-- Task statement --
Return only the line containing "37. Aircraft Maintenance Manuals (AMM)." and each line after it, exactly as written, through the end of the records.

-- Available data --

>>>

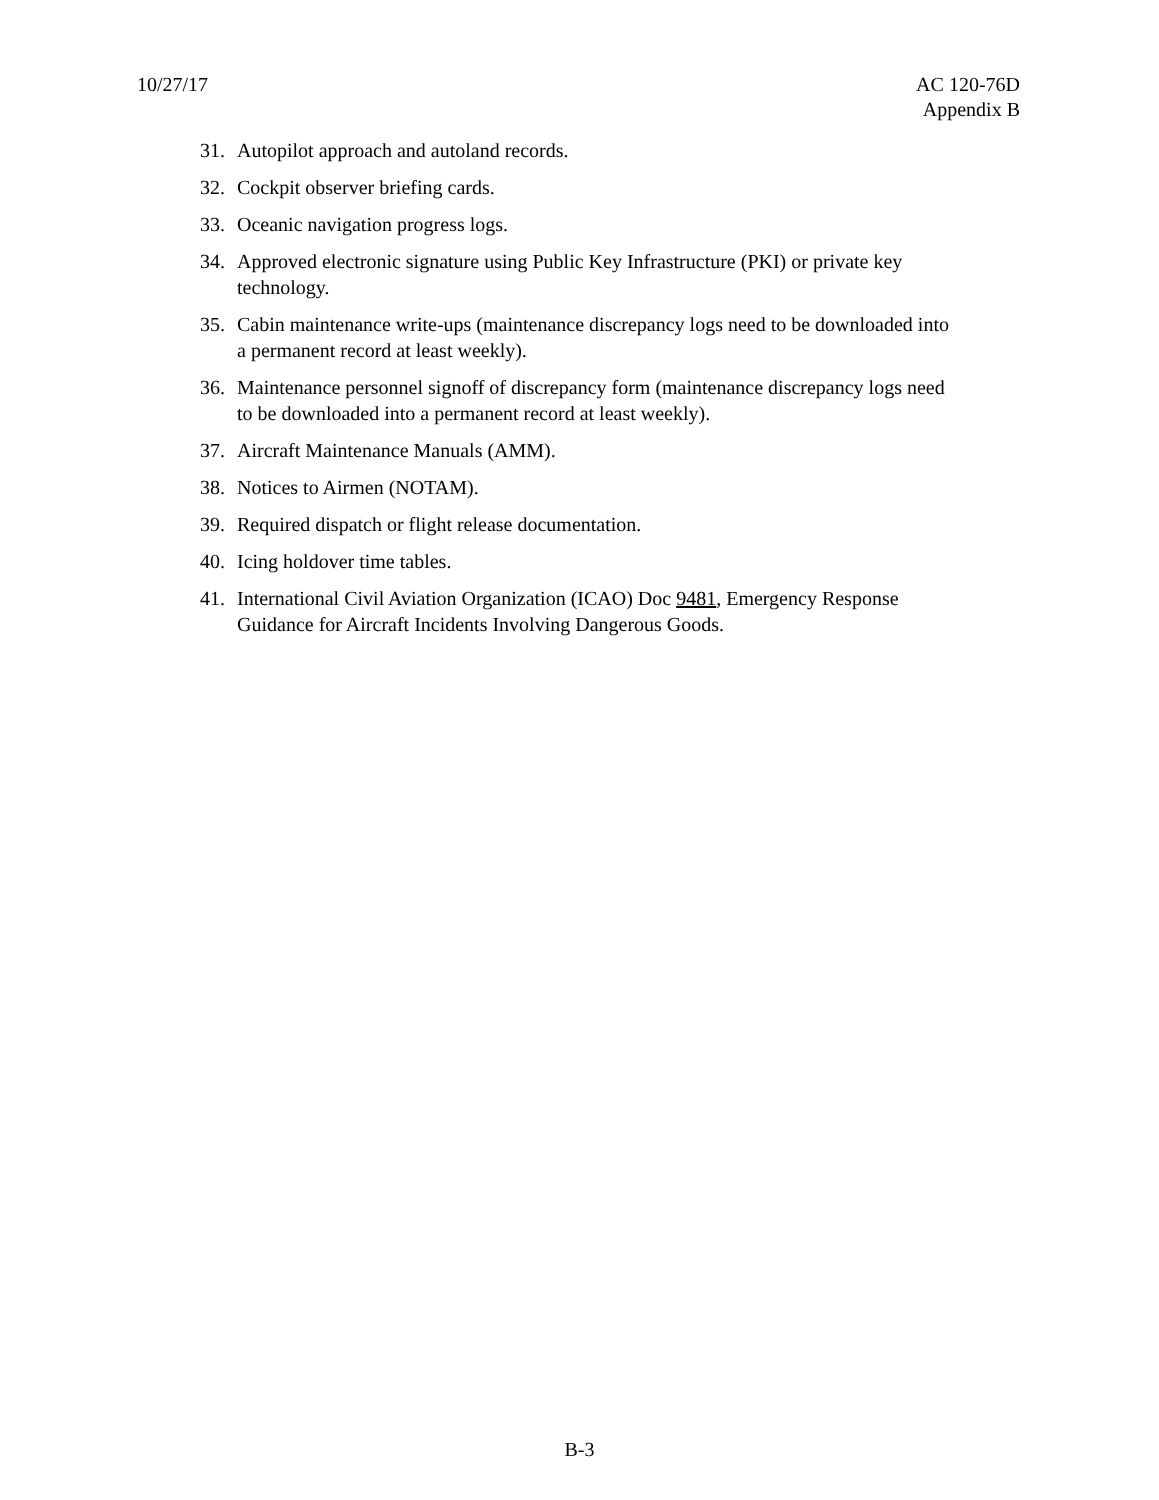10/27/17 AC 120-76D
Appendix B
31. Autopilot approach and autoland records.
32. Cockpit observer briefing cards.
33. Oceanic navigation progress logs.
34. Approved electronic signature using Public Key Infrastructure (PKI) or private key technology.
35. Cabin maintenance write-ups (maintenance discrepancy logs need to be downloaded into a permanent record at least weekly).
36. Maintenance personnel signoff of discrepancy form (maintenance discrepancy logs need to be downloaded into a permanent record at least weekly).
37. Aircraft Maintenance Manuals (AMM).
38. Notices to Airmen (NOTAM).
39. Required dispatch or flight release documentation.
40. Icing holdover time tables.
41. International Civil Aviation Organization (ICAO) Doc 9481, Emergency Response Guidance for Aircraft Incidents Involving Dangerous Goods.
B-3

<<<

-- Response to this task --
37. Aircraft Maintenance Manuals (AMM).
38. Notices to Airmen (NOTAM).
39. Required dispatch or flight release documentation.
40. Icing holdover time tables.
41. International Civil Aviation Organization (ICAO) Doc 9481, Emergency Response Guidance for Aircraft Incidents Involving Dangerous Goods.
B-3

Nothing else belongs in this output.